Wednesday, May 19, 2010

Harmonics

Hello darling. Cool overcast morning, back from my walk at the conservation area. Now sitting at my desk paging through the facsimile edition of Emily Dickinson's Herbarium. I feel extremely fortunate to have been able to borrow it from the library - it was on the order of $138 at the NYBG shop (wow). It is a beautiful book. I wish I could show it to you. Dickinson's compositions of plant matter on each page are so beautiful. It's more than Nature's beauty - the forms, structures, shapes, colors and complexities of each floral species itself. It's the way she arranges them, tucks the stem of each into a paper slot labeled in her careful script. Each of the 65 pages is different.

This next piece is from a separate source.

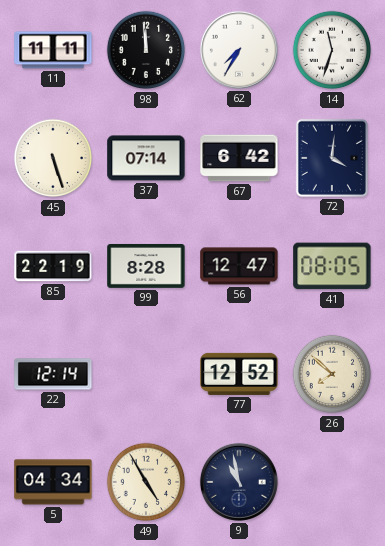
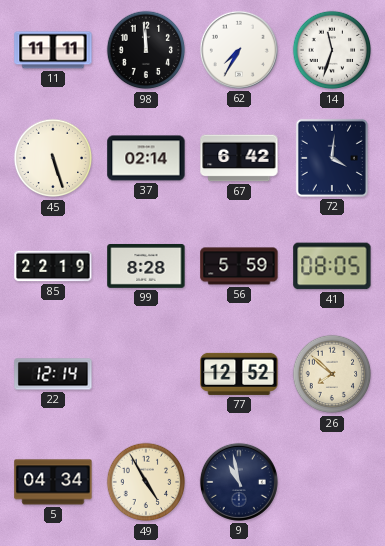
37: 07:14 -> 02:14
56: 12:47 -> 5:59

Emily Dickinson put the herbarium together when she was 14 years old. To me (not only me) they are visual metaphors for poetry, harbingers of her poetry to come. Spare, economical, perfectly chosen, masterfully arranged statements, all subtly relating to one another, within a page and within the album as a whole. I'm really quite blown away by it.

Taken together, it suggests a musical composition to me, a piece of chamber music perhaps. There is movement - patterns shift and the number of objects varies on each page, suggesting an abstract narrative as I go through the book, or the reflection of the order of a higher plane. (It would make an amazing slide show or film, accompanied by a musical score.) Page 1 (as numbered in the facsimile edition) is an image of the front cover of the stationery store-bought album. ED's composition begins on page 2.
It seems to me to start with a strong chord: a large specimen at the center of the page surrounded by four smaller specimens, one in each corner (a total of five on the page). The composition proceeds in a measured slow movement; the following six pages have three specimens per page, except for one which has four. Page 8 introduces another movement, becoming increasingly complex. Later there is a sustained, rapturous series of pages that leap to 6, 7 and as many as 9 or 10 unique elements in exciting juxtapositions on a page. The final plates lead back down to a stately finish: 7, 5, a dramatic 2, 4, and a final chord of 5. Throughout the book there's discussion, an attempt to show, to convince, argument, truth to be expressed, to lead you to an overwhelming question, do ask what is it and make the visit.

A piece of chamber music comes to mind as I turn the pages. What is it? It takes me a few moments of whistling (which attracts Gwynnie who comes running up to rub against my legs) to remember what it is. A Brahms sextet. I find the CD and put it on. A wonderful recording with Isaac Stern, Jaime Laredo, and Yo-Yo Ma, among others. I put it on, the String Sextet in B-flat major, Op. 18, for two violins, two violas, and two cellos, composed (according to liner notes) in 1860.

So Emily wasn't thinking of this piece when she composed her herbarium in 1844-45. But I wonder what music she might have been aware of at her young age - besides hymns that is - Beethoven perhaps? Perhaps her own melody, what she had already glimmered of the music of the spheres. Very mysterious how the music comes to you, says Jerome Charyn in a video that I watched the other day. Indeed.